EXTRACT TO READ
==============================

Which statistic is this 'overlap between sets/sections' - if any? I’m sure someone in history already invented the following formula before.  Does anyone know if so and what it’s called?
Let’s say there is a set of number pairs, such that the second number in each pair is always greater than or equal to the first number.  We’ll call the first number in each pair the “lower” and the second number in each pair the “upper”.  For example:
[3-9], [5-12], [1-4], [6-17], [4-5]
So the first element in set is [3-9], which means its lower is 3 and its upper is 9.  In other words, it’s covering the range 3 to 9.
Now let’s calculate a new statistic that I just thought up.  Let’s call it the Overlap Score.  Here’s how we would calculate it.  (Pardon the psuedo-code; I’m not as familiar with mathematical notation.)
   For i = 1 to n elements in the set
      For j = (i + 1) to n elements in the set
         We compare the (i)th pair with the (j)th pair
         If i(lower) > j(upper) or i(upper) < j(lower)
            Then i and j don’t overlap

So we would sum (sigma or Σ) the number of overlaps and then divide by the total number comparisons we made (which is N choose 2).

==============================

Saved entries
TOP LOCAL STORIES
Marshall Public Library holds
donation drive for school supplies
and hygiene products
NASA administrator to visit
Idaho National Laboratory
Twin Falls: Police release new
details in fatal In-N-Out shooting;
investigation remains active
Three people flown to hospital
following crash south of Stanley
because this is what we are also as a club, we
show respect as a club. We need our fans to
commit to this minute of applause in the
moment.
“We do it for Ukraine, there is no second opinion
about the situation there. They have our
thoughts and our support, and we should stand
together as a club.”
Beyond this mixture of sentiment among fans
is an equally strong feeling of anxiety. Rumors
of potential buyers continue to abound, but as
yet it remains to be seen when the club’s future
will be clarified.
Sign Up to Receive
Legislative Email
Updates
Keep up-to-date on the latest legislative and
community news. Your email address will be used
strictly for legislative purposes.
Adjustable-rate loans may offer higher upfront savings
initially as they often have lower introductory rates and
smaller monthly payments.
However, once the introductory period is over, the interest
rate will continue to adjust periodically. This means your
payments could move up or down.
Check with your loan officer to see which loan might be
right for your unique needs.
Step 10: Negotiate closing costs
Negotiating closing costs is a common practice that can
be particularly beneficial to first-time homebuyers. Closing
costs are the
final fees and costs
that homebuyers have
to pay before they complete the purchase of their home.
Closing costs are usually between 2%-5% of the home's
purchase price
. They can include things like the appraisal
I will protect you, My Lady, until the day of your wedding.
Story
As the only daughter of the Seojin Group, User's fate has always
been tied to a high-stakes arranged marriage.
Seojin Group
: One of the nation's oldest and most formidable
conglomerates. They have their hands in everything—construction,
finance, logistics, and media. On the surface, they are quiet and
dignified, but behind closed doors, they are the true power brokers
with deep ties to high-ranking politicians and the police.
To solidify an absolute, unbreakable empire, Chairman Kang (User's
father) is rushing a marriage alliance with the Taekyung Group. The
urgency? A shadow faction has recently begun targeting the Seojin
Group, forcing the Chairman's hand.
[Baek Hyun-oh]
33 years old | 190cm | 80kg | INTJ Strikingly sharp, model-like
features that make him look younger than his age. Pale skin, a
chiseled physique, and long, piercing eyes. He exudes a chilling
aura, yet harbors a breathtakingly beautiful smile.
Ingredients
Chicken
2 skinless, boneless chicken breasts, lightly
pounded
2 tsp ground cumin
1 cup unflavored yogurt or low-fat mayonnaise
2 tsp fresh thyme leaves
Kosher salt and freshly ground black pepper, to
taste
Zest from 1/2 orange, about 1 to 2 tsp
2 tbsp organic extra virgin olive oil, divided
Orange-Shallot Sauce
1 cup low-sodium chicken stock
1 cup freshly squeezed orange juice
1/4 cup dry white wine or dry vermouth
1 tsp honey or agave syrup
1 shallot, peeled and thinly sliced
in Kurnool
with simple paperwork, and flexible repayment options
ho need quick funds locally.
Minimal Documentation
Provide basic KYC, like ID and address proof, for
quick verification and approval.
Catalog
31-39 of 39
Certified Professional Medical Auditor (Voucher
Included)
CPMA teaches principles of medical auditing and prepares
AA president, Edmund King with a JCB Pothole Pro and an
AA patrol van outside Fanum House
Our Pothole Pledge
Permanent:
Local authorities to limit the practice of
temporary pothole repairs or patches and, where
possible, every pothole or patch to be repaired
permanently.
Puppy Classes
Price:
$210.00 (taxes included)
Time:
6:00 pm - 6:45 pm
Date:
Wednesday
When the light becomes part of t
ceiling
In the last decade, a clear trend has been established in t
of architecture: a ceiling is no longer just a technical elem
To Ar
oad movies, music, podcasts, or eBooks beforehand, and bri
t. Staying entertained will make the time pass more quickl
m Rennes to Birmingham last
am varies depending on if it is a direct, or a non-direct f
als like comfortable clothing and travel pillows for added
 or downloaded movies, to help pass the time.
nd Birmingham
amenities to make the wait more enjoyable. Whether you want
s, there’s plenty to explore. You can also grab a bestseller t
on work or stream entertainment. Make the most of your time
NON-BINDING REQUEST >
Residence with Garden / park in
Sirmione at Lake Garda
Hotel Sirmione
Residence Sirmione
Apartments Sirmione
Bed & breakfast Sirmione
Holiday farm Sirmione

==============================

DIRECTIVE
Reproduce the forum post on the overlap score word for word, in its entirety.

YOUR RESPONSE
Which statistic is this 'overlap between sets/sections' - if any? I’m sure someone in history already invented the following formula before.  Does anyone know if so and what it’s called?
Let’s say there is a set of number pairs, such that the second number in each pair is always greater than or equal to the first number.  We’ll call the first number in each pair the “lower” and the second number in each pair the “upper”.  For example:
[3-9], [5-12], [1-4], [6-17], [4-5]
So the first element in set is [3-9], which means its lower is 3 and its upper is 9.  In other words, it’s covering the range 3 to 9.
Now let’s calculate a new statistic that I just thought up.  Let’s call it the Overlap Score.  Here’s how we would calculate it.  (Pardon the psuedo-code; I’m not as familiar with mathematical notation.)
   For i = 1 to n elements in the set
      For j = (i + 1) to n elements in the set
         We compare the (i)th pair with the (j)th pair
         If i(lower) > j(upper) or i(upper) < j(lower)
            Then i and j don’t overlap

So we would sum (sigma or Σ) the number of overlaps and then divide by the total number comparisons we made (which is N choose 2).